Despite
effective antiretroviral therapy, people co-infected with HIV and hepatitis C
remain at higher risk for decompensated liver disease and other liver-related
complications than those with hepatitis C alone, according to
findings presented on Wednesday at the 19th International AIDS Conference (AIDS 2012) in
Washington DC.
Prior studies
have indicated that HIV positive people with hepatitis C virus (HCV) have more
rapid liver disease progression than HCV-monoinfected individuals.
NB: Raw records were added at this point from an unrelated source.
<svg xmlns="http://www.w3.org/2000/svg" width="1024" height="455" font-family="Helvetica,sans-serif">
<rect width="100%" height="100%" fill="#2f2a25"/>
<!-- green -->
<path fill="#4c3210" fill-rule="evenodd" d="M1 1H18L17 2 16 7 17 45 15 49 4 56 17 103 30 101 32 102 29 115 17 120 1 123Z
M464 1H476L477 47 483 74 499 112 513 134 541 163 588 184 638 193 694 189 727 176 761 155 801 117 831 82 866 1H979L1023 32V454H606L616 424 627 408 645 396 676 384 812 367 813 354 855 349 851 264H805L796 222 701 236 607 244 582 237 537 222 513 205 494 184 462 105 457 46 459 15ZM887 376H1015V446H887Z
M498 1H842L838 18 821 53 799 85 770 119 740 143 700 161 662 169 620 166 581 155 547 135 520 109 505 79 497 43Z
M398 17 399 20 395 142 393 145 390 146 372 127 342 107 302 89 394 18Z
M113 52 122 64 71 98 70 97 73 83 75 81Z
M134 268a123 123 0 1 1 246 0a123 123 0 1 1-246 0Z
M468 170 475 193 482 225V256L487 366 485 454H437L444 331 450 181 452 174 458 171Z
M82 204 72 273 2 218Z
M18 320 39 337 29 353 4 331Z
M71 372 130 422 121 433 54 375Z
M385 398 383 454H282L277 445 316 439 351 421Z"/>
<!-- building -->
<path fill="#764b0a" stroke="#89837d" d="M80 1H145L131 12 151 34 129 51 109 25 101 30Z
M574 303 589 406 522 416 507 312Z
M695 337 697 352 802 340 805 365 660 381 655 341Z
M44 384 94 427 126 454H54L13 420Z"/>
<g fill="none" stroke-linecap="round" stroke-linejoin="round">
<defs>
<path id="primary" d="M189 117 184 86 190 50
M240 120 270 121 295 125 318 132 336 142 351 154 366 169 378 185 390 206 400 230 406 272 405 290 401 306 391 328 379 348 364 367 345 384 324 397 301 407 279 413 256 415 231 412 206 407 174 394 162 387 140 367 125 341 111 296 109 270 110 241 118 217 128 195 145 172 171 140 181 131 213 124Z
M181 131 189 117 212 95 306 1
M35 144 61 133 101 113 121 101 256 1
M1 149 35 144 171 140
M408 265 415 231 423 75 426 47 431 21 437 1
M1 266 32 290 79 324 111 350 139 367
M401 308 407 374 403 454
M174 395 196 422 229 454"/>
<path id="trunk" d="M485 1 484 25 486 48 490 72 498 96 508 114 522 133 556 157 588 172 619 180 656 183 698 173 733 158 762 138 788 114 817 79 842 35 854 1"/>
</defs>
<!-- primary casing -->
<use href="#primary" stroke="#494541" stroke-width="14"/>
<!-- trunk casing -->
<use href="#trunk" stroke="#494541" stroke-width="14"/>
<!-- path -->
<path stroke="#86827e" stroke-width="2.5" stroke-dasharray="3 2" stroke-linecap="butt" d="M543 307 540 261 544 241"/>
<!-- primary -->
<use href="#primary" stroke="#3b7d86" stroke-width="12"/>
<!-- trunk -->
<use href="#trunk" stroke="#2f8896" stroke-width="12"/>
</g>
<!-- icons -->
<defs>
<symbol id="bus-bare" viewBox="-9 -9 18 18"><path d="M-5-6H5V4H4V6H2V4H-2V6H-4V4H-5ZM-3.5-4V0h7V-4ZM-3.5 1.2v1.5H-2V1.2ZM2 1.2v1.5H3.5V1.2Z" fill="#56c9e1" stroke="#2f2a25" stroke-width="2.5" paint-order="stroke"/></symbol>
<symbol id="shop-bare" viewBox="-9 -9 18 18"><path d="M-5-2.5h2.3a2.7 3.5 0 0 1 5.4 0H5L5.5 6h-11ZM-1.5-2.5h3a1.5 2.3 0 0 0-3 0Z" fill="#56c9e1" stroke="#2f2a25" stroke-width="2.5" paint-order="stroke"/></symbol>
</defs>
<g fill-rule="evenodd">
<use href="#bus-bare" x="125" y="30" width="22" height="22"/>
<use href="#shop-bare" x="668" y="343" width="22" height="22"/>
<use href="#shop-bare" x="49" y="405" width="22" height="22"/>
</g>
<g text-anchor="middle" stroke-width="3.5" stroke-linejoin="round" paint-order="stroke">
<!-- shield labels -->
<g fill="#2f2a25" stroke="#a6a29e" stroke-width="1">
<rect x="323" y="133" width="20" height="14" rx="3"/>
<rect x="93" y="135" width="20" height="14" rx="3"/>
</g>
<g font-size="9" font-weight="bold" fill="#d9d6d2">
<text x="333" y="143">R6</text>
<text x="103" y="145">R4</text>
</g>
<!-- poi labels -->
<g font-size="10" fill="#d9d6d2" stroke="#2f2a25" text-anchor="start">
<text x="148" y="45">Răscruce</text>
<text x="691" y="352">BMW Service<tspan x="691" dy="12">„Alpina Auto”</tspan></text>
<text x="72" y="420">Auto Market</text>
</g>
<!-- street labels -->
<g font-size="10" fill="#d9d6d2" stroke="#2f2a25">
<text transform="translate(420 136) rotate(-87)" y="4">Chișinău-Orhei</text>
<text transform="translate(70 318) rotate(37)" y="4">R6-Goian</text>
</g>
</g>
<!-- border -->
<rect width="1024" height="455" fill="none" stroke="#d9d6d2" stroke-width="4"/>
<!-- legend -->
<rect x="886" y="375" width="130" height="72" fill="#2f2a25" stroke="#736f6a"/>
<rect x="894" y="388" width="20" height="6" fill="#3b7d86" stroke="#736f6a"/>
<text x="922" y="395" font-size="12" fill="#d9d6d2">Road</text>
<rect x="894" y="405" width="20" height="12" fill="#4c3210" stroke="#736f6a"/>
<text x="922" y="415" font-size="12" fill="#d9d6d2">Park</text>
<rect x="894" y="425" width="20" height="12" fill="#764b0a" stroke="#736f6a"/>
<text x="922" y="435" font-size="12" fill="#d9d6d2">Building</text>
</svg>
Combination
antiretroviral therapy (ART) appears to slow liver disease progression, but
late-stage clinical outcomes in the combination ART era are not fully
understood.
Vincent Lo Re
from the University of Pennsylvania and colleagues conducted a retrospective cohort
study comparing 4280 HIV/HCV ART-treated co-infected patients and 6079 HCV-monoinfected
patients matched for age and race/ethnicity in the Veterans Aging Cohort Study
Virtual Cohort between 1997 and 2010.
Glossary
- ascites
An accumulation of fluid in the abdomen; may be caused by liver damage, especially cirrhosis.
- encephalopathy
-
A disease or infection affecting the brain.
- steatosis
Abnormal fat deposits in the liver.
- varices
Stretched veins which may burst and cause severe bleeding; a complication of cirrhosis.
Almost all participants
were men and about two-thirds were black. All had detectable HCV viral load and
had not previously been treated for hepatitis C. Just over one-quarter were
heavy alcohol drinkers. Co-infected people had been on combination ART for at
least one year. About 45% had pre-ART CD4 cell counts of 200 cells/mm3
or less.
The researchers
analysed occurrence of clinical conditions related to liver decompensation
including ascites (fluid accumulation in the abdomen), bacterial peritonitis
(inflammation of the abdominal lining) and bleeding varices (swollen veins in
the oesophagus). Hepatic encephalopathy and jaundice were not included.
They also
looked at hepatocellular carcinoma and death from any cause. Follow-up
continued for a median of seven years for the co-infected group and ten years
for the monoinfected group.
Co-infected
people on combination ART had a significantly higher rate of liver
decompensation than those with hepatitis C alone (6.3 vs 5.0%, respectively), for an adjusted
hazard ratio (HR) of 1.83, or nearly twice the risk. The median age at which
decompensation occurred was similar for both groups, however.
At the time of the first decompensation episode,
frequencies of both ascites and peritonitis were similar in the co-infected and
monoinfected groups, but bleeding varices were about twice as common in the monoinfected
group.
The two groups had
similar rates of hepatocellular carcinoma (1.2 vs 0.9%, respectively), for an
adjusted HR of 1.69. Co-infected people had a small but statistically
significant increase in risk for all severe liver events taken together.
Co-infected
people had significantly higher mortality than people with hepatitis C alone (32.9
vs 15.4%, respectively). The co-infected group was less
likely to have liver-related causes of death (7.8 vs 20.1% of all deaths,
respectively), due to competing causes of death in the co-infected group.
Looking at
co-infected people with low or undetectable HIV viral load, hazard ratios fell
slightly (to 1.71 for <1,000 copies/mL and 1.73 for <400 copies/mL), but rates of liver decompensation
still remained higher in co-infected compared with mono-infected patients.
Lo
Re explained that when stratifying according to pre-ART CD4 cell count, hazard
ratios were lower for people with 350-499 or 200-349 cells/mm3 than for those with
less than 200 cells/mm3.
"Despite ART,
HIV/HCV [co-infected] patients had higher risk of hepatic decompensation that HCV
monoinfected patients," the researchers concluded.
Lo Re suggested
that poorer outcomes among HIV/HCV co-infected people may be related to greater immune activation,
steatosis (fatty liver) or apoptosis (programmed cell death), with more study
needed to determine the precise mechanisms.
It
is incumbent upon providers to assess risk factors, develop ways to detect the
subgroups of patients at highest risk for rapid progression, and to prioritise such
individuals for hepatitis C treatment and trials of new agents, he added.